• _DATA FOR ANALYSIS_
****

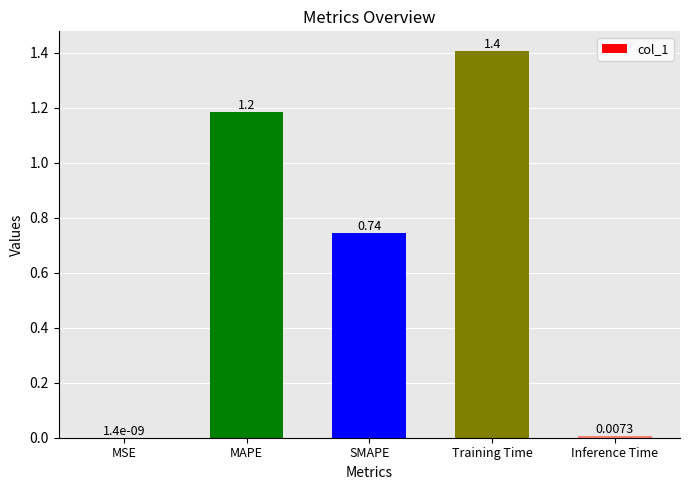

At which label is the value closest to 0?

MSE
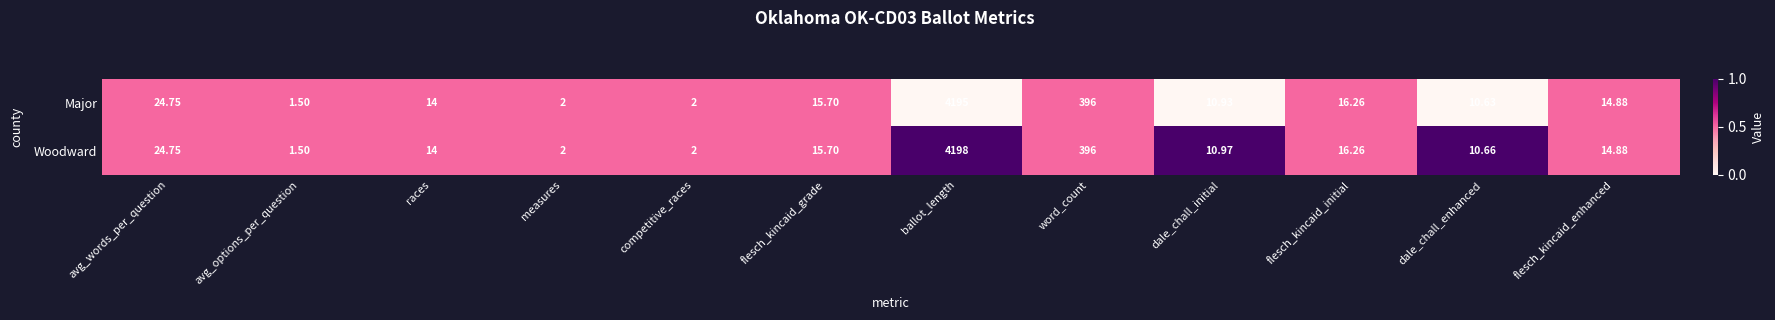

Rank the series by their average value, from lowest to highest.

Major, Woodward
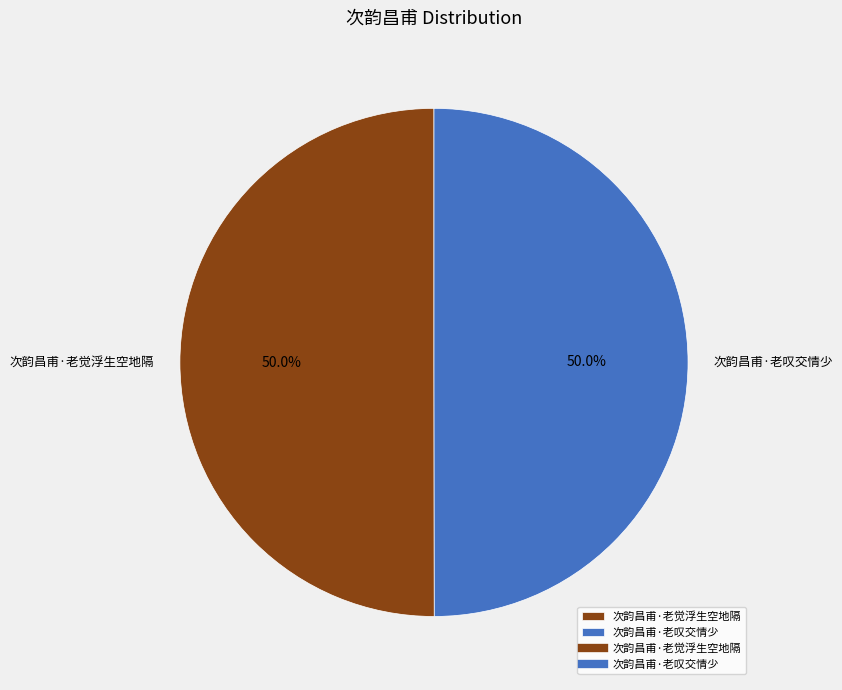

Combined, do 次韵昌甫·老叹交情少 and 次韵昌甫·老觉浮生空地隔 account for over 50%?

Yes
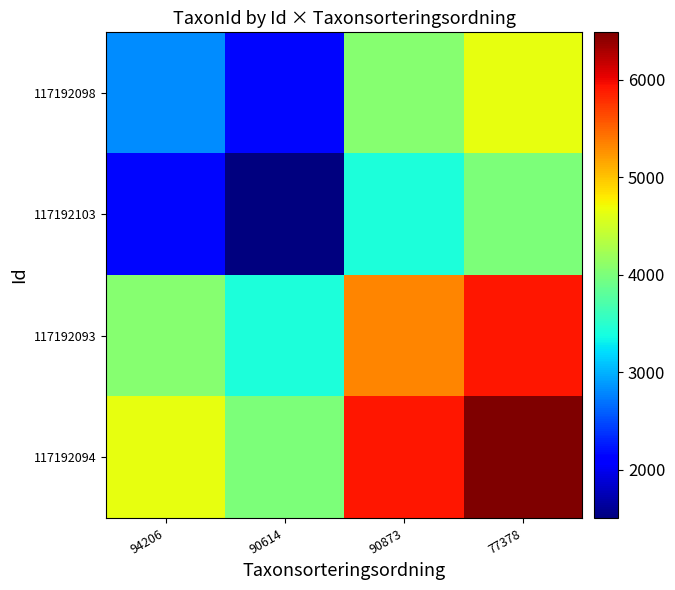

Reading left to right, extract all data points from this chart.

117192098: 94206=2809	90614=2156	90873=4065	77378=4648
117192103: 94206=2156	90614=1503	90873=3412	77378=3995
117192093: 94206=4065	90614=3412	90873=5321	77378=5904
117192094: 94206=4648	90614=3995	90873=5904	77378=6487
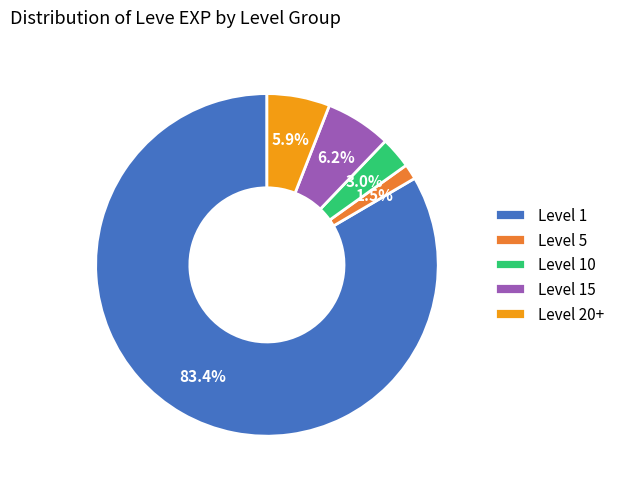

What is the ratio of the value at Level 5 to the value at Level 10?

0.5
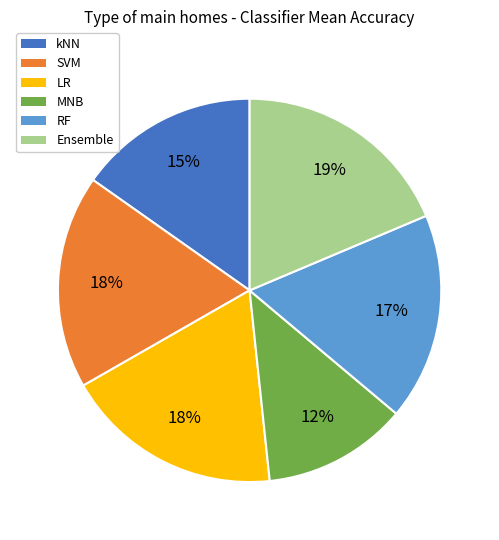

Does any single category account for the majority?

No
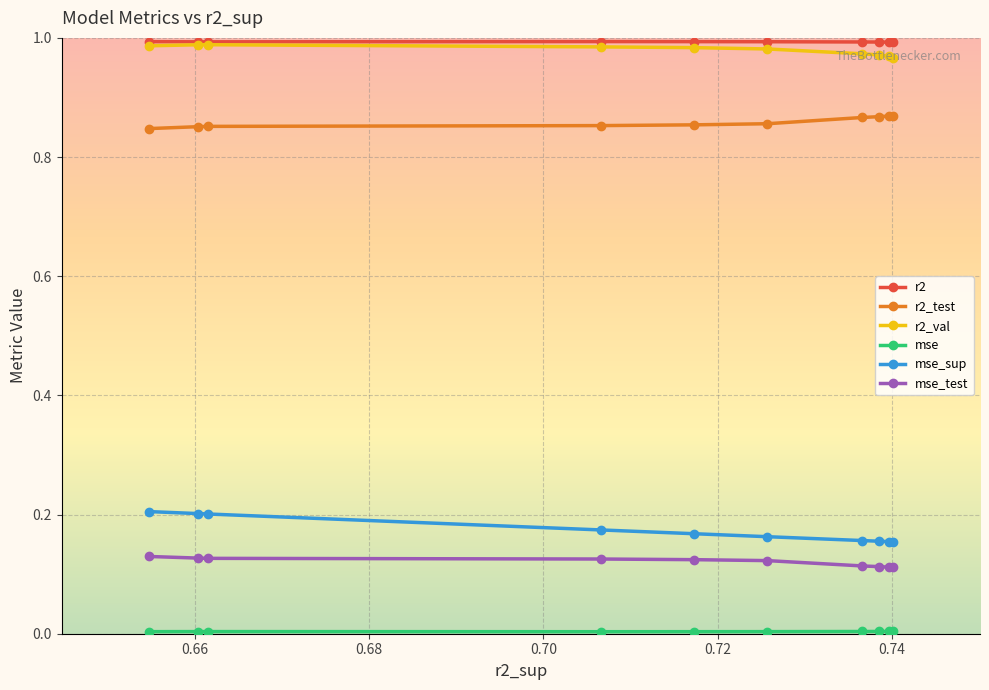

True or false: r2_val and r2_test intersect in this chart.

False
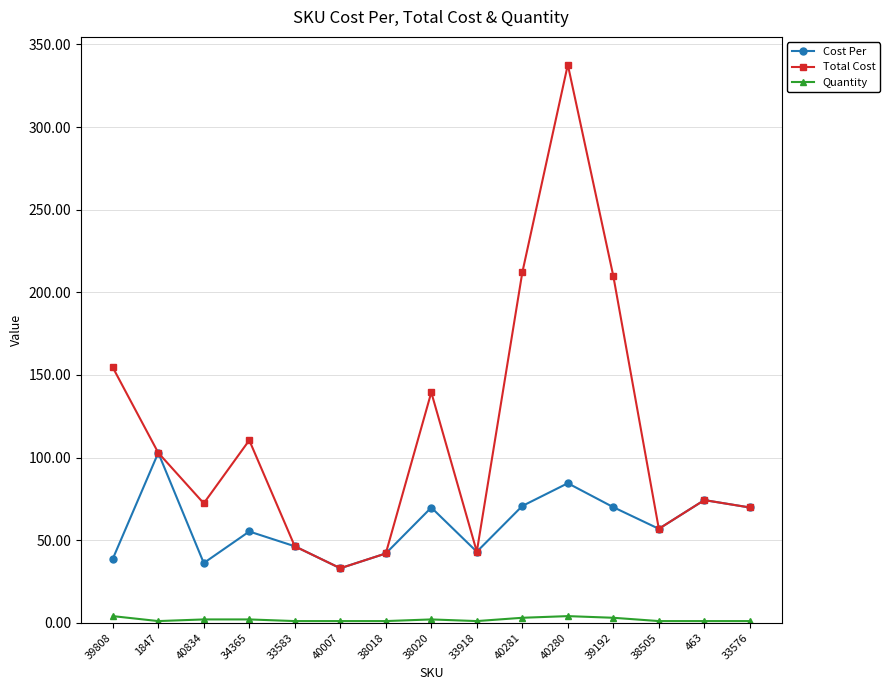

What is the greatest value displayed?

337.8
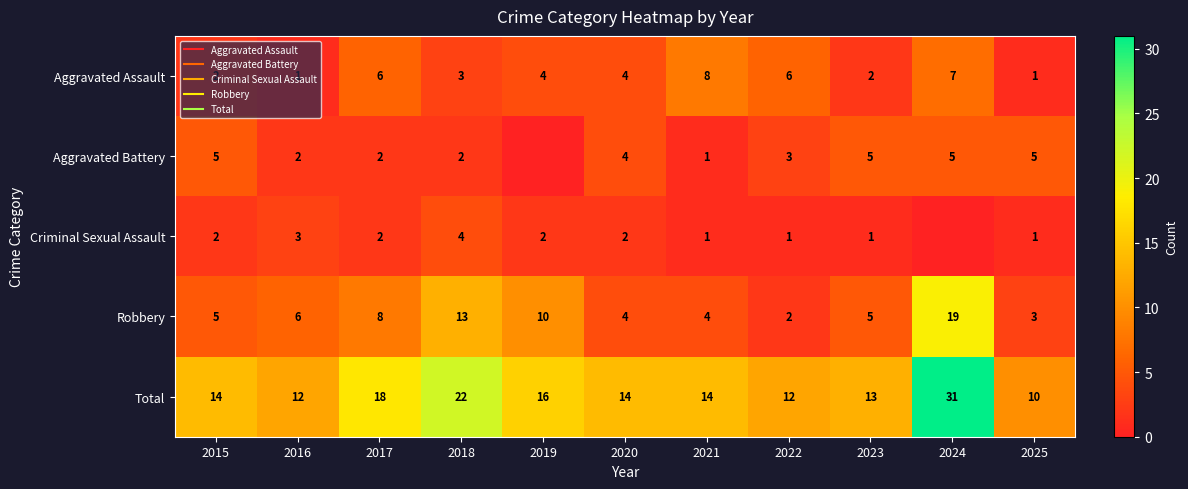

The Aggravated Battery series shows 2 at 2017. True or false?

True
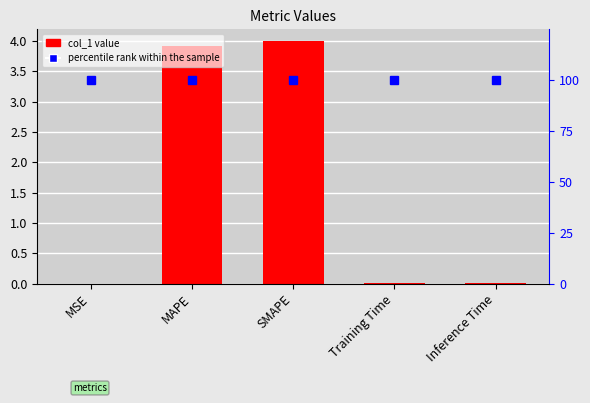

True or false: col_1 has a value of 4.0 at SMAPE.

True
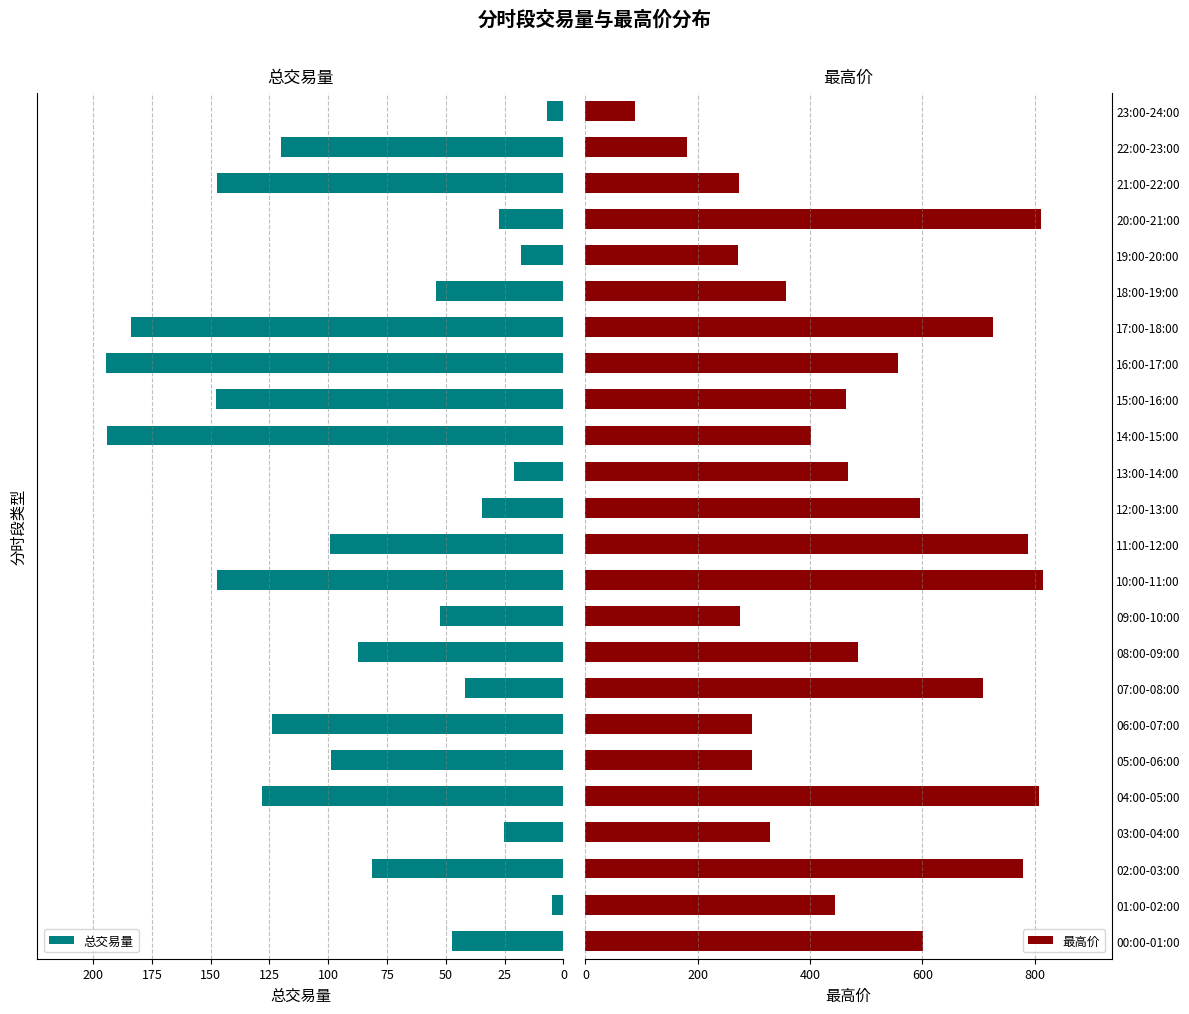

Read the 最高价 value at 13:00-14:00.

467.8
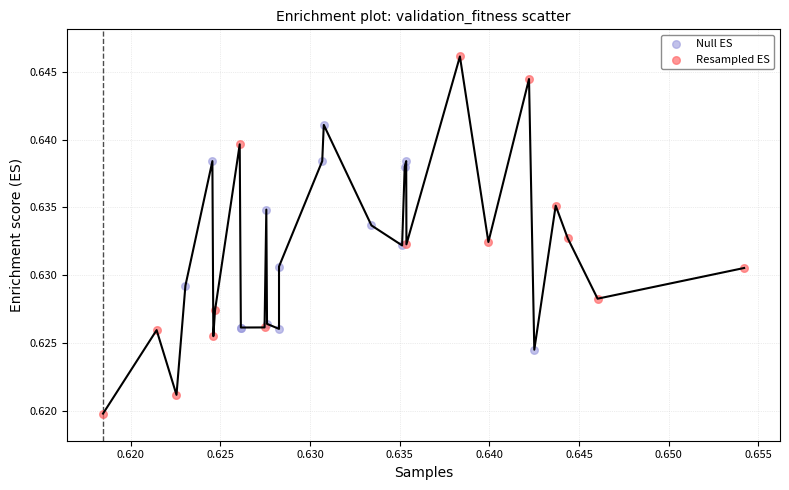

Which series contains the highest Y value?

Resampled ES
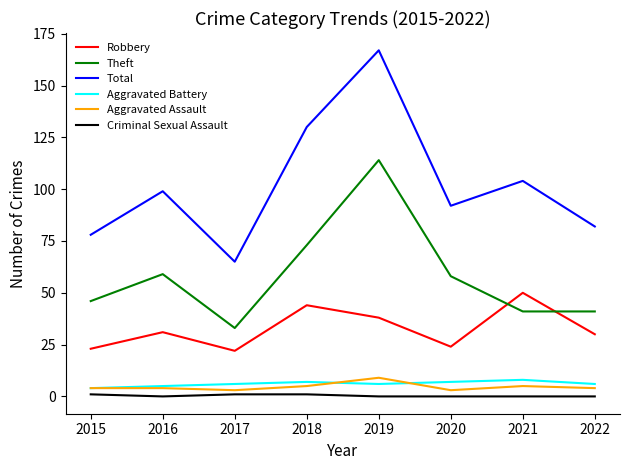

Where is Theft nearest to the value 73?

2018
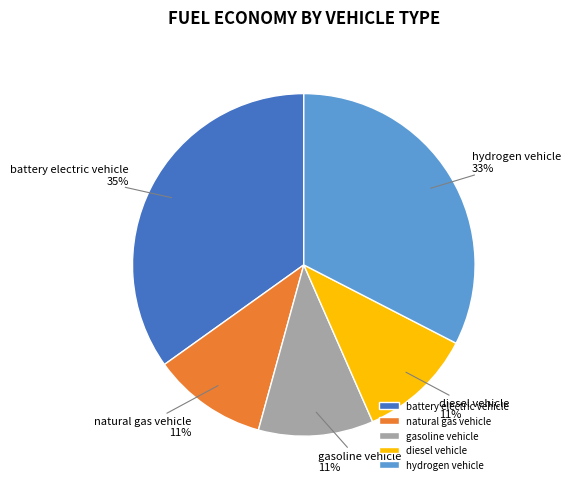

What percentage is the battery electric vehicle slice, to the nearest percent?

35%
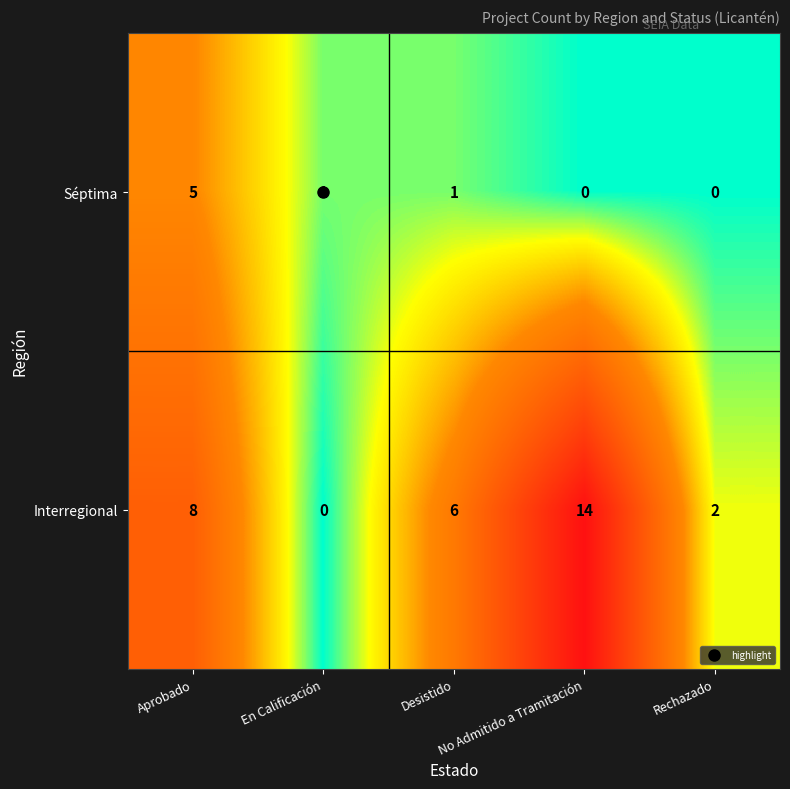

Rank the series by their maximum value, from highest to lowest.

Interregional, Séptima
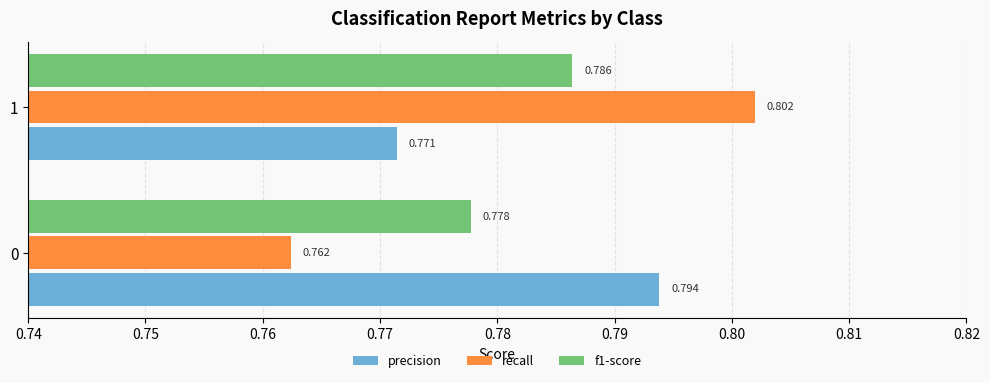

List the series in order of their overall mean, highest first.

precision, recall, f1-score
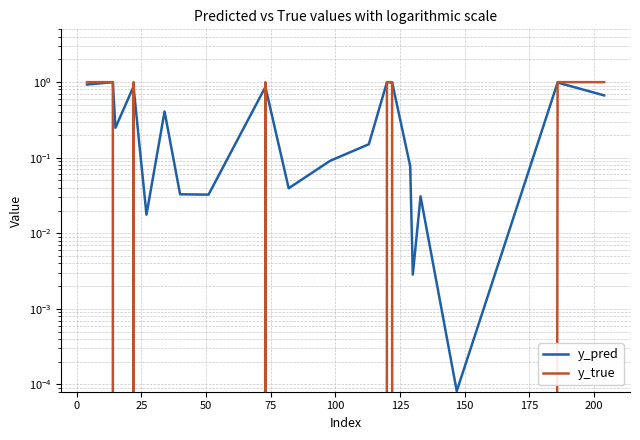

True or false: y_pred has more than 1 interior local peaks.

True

****

• _WHAT YOU HAVE TO DO_
Copy all of the items above line for line, with the pictures left out.

• _WRITTEN RESPONSE_
At which label is the value closest to 0?

MSE

Rank the series by their average value, from lowest to highest.

Major, Woodward

Combined, do 次韵昌甫·老叹交情少 and 次韵昌甫·老觉浮生空地隔 account for over 50%?

Yes

Reading left to right, extract all data points from this chart.

117192098: 94206=2809	90614=2156	90873=4065	77378=4648
117192103: 94206=2156	90614=1503	90873=3412	77378=3995
117192093: 94206=4065	90614=3412	90873=5321	77378=5904
117192094: 94206=4648	90614=3995	90873=5904	77378=6487

What is the ratio of the value at Level 5 to the value at Level 10?

0.5

Does any single category account for the majority?

No

True or false: r2_val and r2_test intersect in this chart.

False

What is the greatest value displayed?

337.8

The Aggravated Battery series shows 2 at 2017. True or false?

True

True or false: col_1 has a value of 4.0 at SMAPE.

True

Read the 最高价 value at 13:00-14:00.

467.8

Which series contains the highest Y value?

Resampled ES

Where is Theft nearest to the value 73?

2018

What percentage is the battery electric vehicle slice, to the nearest percent?

35%

Rank the series by their maximum value, from highest to lowest.

Interregional, Séptima

List the series in order of their overall mean, highest first.

precision, recall, f1-score

True or false: y_pred has more than 1 interior local peaks.

True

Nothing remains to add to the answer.